Murray wirft Federer aus den Top Drei

Der Tennis-Seriensieger zieht am Schweizer vorbei. Petra Kvitova gewinnt in Linz.

von Harald Ottawa

Während der Serbe Novak Djokovic pausiert, eilt Andy Murray von Turniersieg zu Turniersieg. Nach den Titeln von Bangkok und Tokio holte sich der 24-Jährige auch jenen von Schanghai. Im Finale des Masters-1000-Turnier besiegte er den Spanier David Ferrer mit 7:5 und 6:4.

Für die Weltrangliste hat das Meisterstück auch eine besondere Bedeutung: Murray gewinnt zwar als Titelverteidiger keine Punkte, Roger Federer verliert aber seine vom Finaleinzug des Vorjahres. Das heißt: Der Brite überholt den Schweizer und ist nun Dritter. Nichts Besonderes an sich, Murray war vor zwei Jahren schon einmal die Nummer zwei. Federer, der in Schanghai pausierte, wird aber ab Montag erstmals seit Juni 2003 nicht mehr in den Top 3 der Welt sein.

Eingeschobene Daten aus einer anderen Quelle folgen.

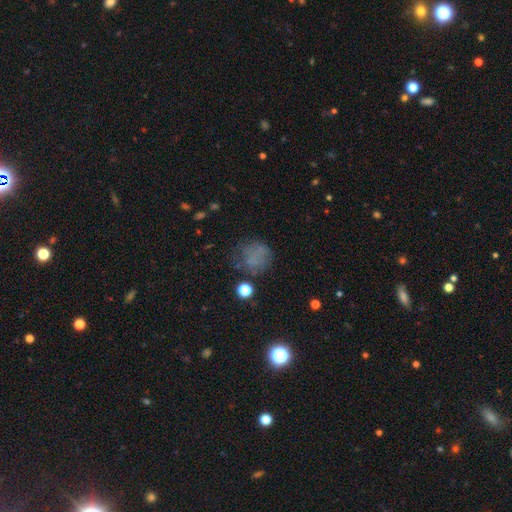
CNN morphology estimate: This is possibly a smooth galaxy (59%). How rounded: likely round (79%). Merging: possibly none (55%).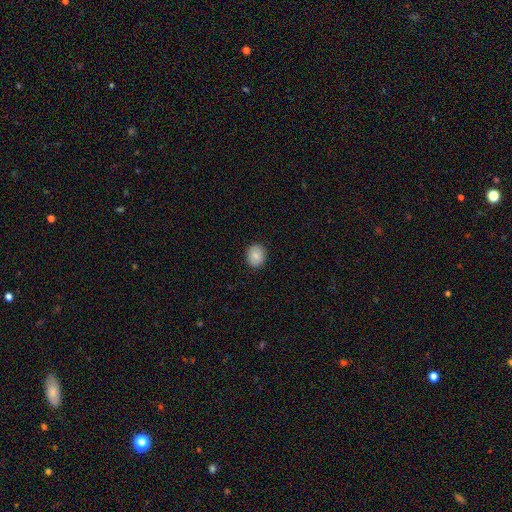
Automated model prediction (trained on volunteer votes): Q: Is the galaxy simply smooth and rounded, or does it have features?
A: smooth — 82%.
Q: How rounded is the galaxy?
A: round — 70%.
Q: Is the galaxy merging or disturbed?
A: none — 89%.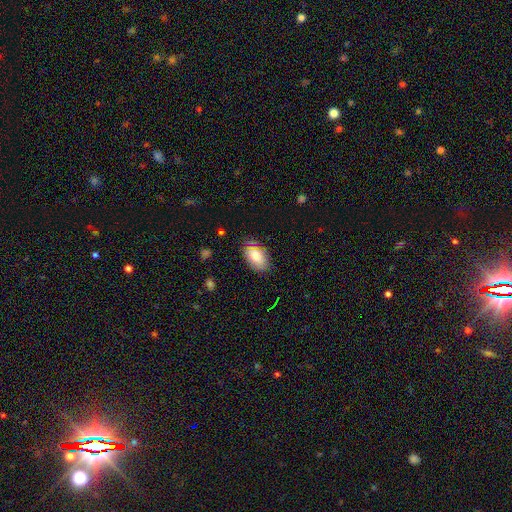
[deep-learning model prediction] A smooth galaxy with no disk features (78%) that is in between round and cigar-shaped (93%). Merging: none (74%).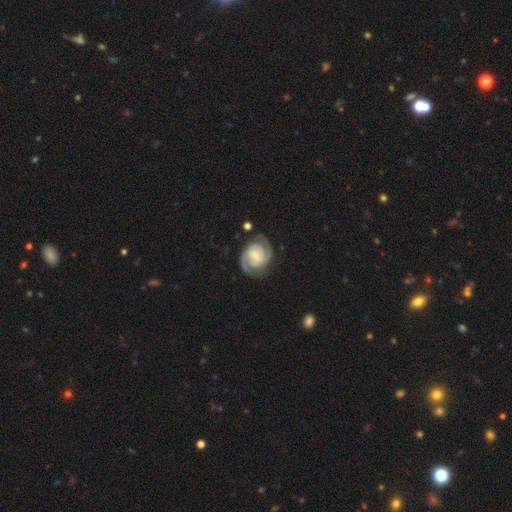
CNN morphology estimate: This is clearly a featured or disk galaxy (86%). It is clearly not viewed edge-on (98%). Bar: possibly no (47%). Spiral arm pattern: clearly yes (97%). Spiral arm count: clearly 2 (84%). Spiral winding: possibly tight (52%). Central bulge: marginally small (44%). Merging: likely none (77%).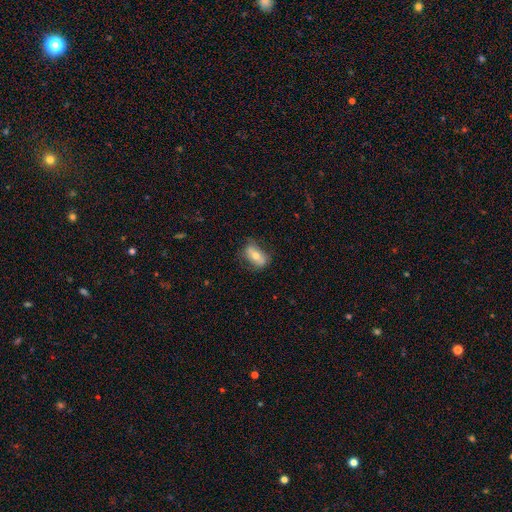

Vorne ist alles geregelt: Djokovic wird das Jahr als Nummer eins abschließen. Zuletzt machte dem Aufsteiger ein Muskeleinriss im Rippenbereich zu schaffen, mittlerweile trainiert er aber wieder in Monte Carlo. "Es wird besser. Er wird Anfang November in Basel und danach in Paris spielen", sagt Konditionstrainer Gebhard Gritsch.

Kvitova siegt in Linz

Im Damen-Tennis war diese Woche Linz das Zentrum. Wimbledon-Siegerin Petra Kvitova holte sich bei ihrem vierten Antreten den ersten Titel bei den Generali Ladies. Die Tschechin schlug im Finale die Slowakin Dominika Cibulkova 6:4, 6:1.